Background/Objectives.Metabolic biodegradation of 1,4-dioxane (dioxane) at low concentrations has been challenging, due to the unfavorable kinetics of the first model organisms.
Although able to remove dioxane at low concentrations in batch tests, those cultures typically produce less positive results under flow through conditions such as column studies and field groundwater conditions. With more and more cultures capable of metabolizing dioxane reported in the past few years, effective removal at low concentrations (1 mg/L or below) under flow through conditions is still lacking.

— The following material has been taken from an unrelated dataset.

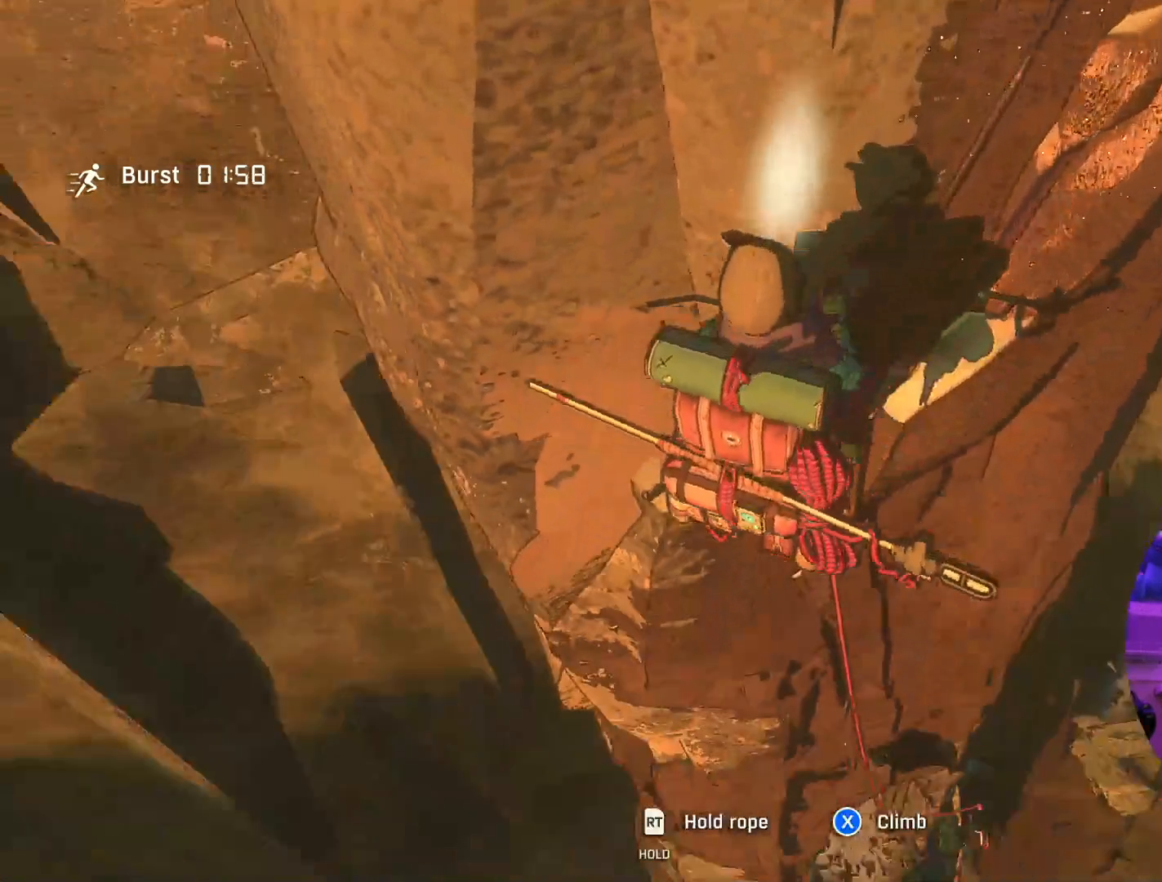
{"buttons": [], "left_stick": "center", "right_stick": "up", "events": [[117, "right_stick", "center"], [467, "right_stick", "up"]]}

Approach/Activities. A series of low-concentration treatability studies using cultures developed from a full-scale bioreactor are being conducted in sand and biological granular activated carbon (BioGAC) columns. The influent concentrations were below 1 mg/L and as low as 25 µg/L. Effects of hydraulic residence time (HRT), temperature, and addition of a co-substrate (tetrahydrofuran, or THF) are being evaluated. 16S and functional gene analyses will also be performed. Monod kinetic parameters of a selected mixed culture will be measured.
Results/Lessons Learned. Our study may be the first systematic evaluation of dioxane biodegradation in low concentrations. Although not all of the tests have been completed, very encouraging preliminary results have been obtained so far. For example, even with a short HRT (~2 hours), the removal was approximately 57% at 500 µg/L in BioGAC. Performance was further improved with the addition of THF (>90%) and longer HRT (results are still being updated). BioGAC even under an aggressive 12-minute HRT removed ~30% dioxane, but only with the addition of THF. In the sand column, when the influent concentration was 500 µg/L, 60% or greater removal was observed at the HRT of 1 day initially, and is still improving. More results should be available by the time of the Conference, and the effects of initial dioxane concentration, HRT, THF dose, and temperature will be updated accordingly. Monod kinetic parameters, if available in time and if appropriate, will also be included, too. The microorganism(s) effective in low-concentration degradation in these studies has not been identified, but the community and function gene analyses will provide the first clues to answer this question.